After relegation from the second tier in 1966, Cantonal never recovered. In 1969, they became Neuchâtel-Sports – in 1970, they merged with FC Xamax to become today’s Neuchâtel Xamax.

Welcome to Neuchâtel/Caroline Bishop

Since 1916, Xamax had mainly played in the lower divisions, ironically changing places with Cantonal in 1966 for a few creditable seasons in Ligue nationale B before the two clubs came together.

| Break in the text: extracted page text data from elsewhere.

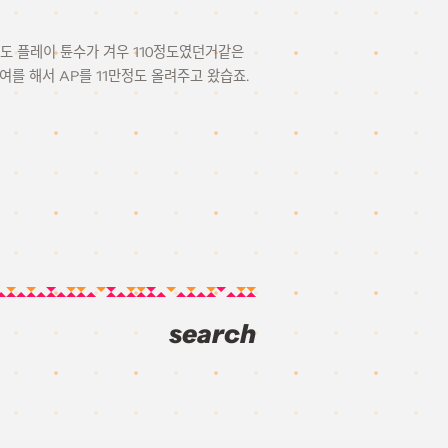
해도 플레이 튠수가 겨우 110정도였던거같은
대여를 해서 AP를 11만정도 올려주고 왔습죠.
search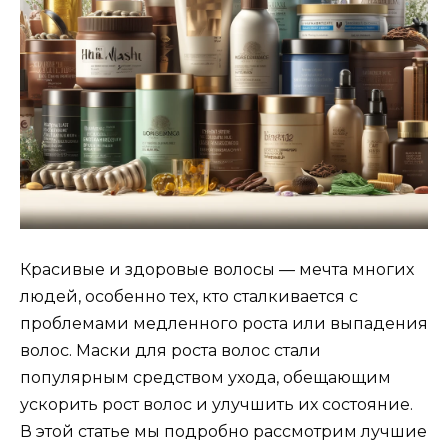
Красивые и здоровые волосы — мечта многих
людей, особенно тех, кто сталкивается с
проблемами медленного роста или выпадения
волос. Маски для роста волос стали
популярным средством ухода, обещающим
ускорить рост волос и улучшить их состояние.
В этой статье мы подробно рассмотрим лучшие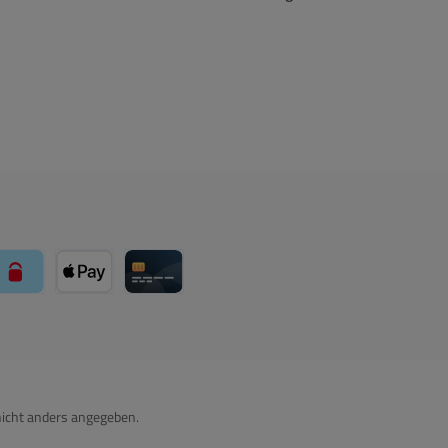
über Mollie Zahlungssystem
paysafecard über Mollie Zahlungssystem
Apple Pay über Mollie Zahlungssystem
Kreditkarte über Mollie Zahlungssystem
icht anders angegeben.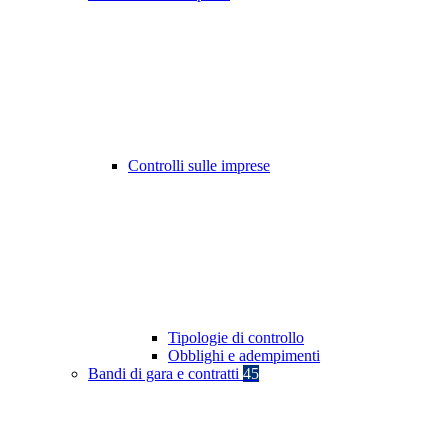
Controlli sulle imprese
Tipologie di controllo
Obblighi e adempimenti
Bandi di gara e contratti
45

After the golden era of the late 1980s, Neuchâtel Xamax FCS last played European football shortly before the stadium overhaul completed in 2007. Having staged four full internationals, including three competitive ones, when the club was in its heyday, the revamped Maladière has only been called up for national duty once, a 1-0 friendly win over Belarus attracting a five-figure crowd in 2017.

However long the club lasts in the Super League, and autumn form in 2018 suggests a short stay, Neuchâtel as a city is back on the football map.


The closest airport to Neuchâtel is Berne 66km (41 miles) away but after the collapse of SkyWork airlines in 2018, it serves little traffic. From Geneva Airport 126km (78 miles) away, a direct hourly train takes 1hr 20min to reach Neuchâtel (SF24).

Neuchâtel station is equidistant from the town centre and the lake-facing Stade de la Maladière, both walking distance away. A funicular also connects the station to the university below. Trolleybuses and funiculars are run by the regional Transport Publics Neuchâtelois. Payment is by the Fairtiq app. Once downloaded, just swipe Start as you board and Stop when you arrive. You can also buy regular tickets (SF2.30/30min journey) from machines at stops.

Taxi-Kam (+41 32 725 22 22) are a reliable local firm with a downloadable app and a SF10 minimum fee per ride.

Aubier/Caroline Bishop


Neuchâtel Tourisme has an accommodation database that links to a booking site.

The nearest lodging to the stadium is the comfortable, contemporary Hôtel des Arts one tram stop away at Université, with jacuzzi suites. In the same family, the Hôtel Alpes et Lac harks back to the days when it was the Grand Hôtel Terminus. Still serving the train station over the road, this former railway hotel was overhauled a century later and now contains swish rooms, many with views of the lake also visible from the restaurant terrace.

Overlooking the lake, a short stroll from the stadium, the pricier Best Western Premier Hotel Beaulac makes best use of its waterside location, gym users and diners also enjoying the view – at a price.

Hotel de L’Ecluse/Caroline Bishop

Further along the waterfront and close to the town centre, Hotel Touring au Lac is an old-school three-star. In the historic centre itself, the Auberg’Inn offers a mix of rooms in a building dating back 500 years. Alongside, the Aubier is run by the café downstairs – guests should arrive by 7pm if possible, 6pm on Saturdays. Of the nine modest guestrooms on four floors (expect a climb), three are en-suite.

In the same vicinity, the Hôtel du Marché is more restaurant/terrace café than hotel, its ten basic rooms equipped with a bed and washbasin.

Further up by the castle and funicular station, neat, 22-room Hotel de L’Ecluse suits the modern urban traveller.

Hôtel du Marché/Caroline Bishop


Pubs and bars dot the historic centre, many with terraces overlooking the picturesque surroundings.

Among them, the main Irish-style place for live sport and live music is the Café du Cerf, open until 2am at weekends, with Premier League action. On nearby places des Halles, popular destination Le Charlot offers 30 beers and a prominent terrace. Across the square, the upscale Prestige Club specialises more in wine.

Le Charlot/Caroline Bishop

At the eastern edge of the historic centre, on rue des Fausses-Brayes, the Great Glen Scottish Tavern shows major games and has a plentiful beer selection, along with pool, table football and pinball. Nearby Les Brasseurs started out as artisanal brewers in Geneva in 1997, and set up here in Neuchâtel ten years later. House brews are served in quarter- and half-litre glasses, and by the 1.5-litre pitcher. Across the road, Le Bistrot du Concert, attached to the theatre of the same name, provides a classic zinc-bar, terrace-café experience.

In the shadow of the château, the Café de la Collegiale on the steep, cobbled street of the same name may have gastro pretentions but can offer all kinds of beers and a stunning panoramic view at the same time.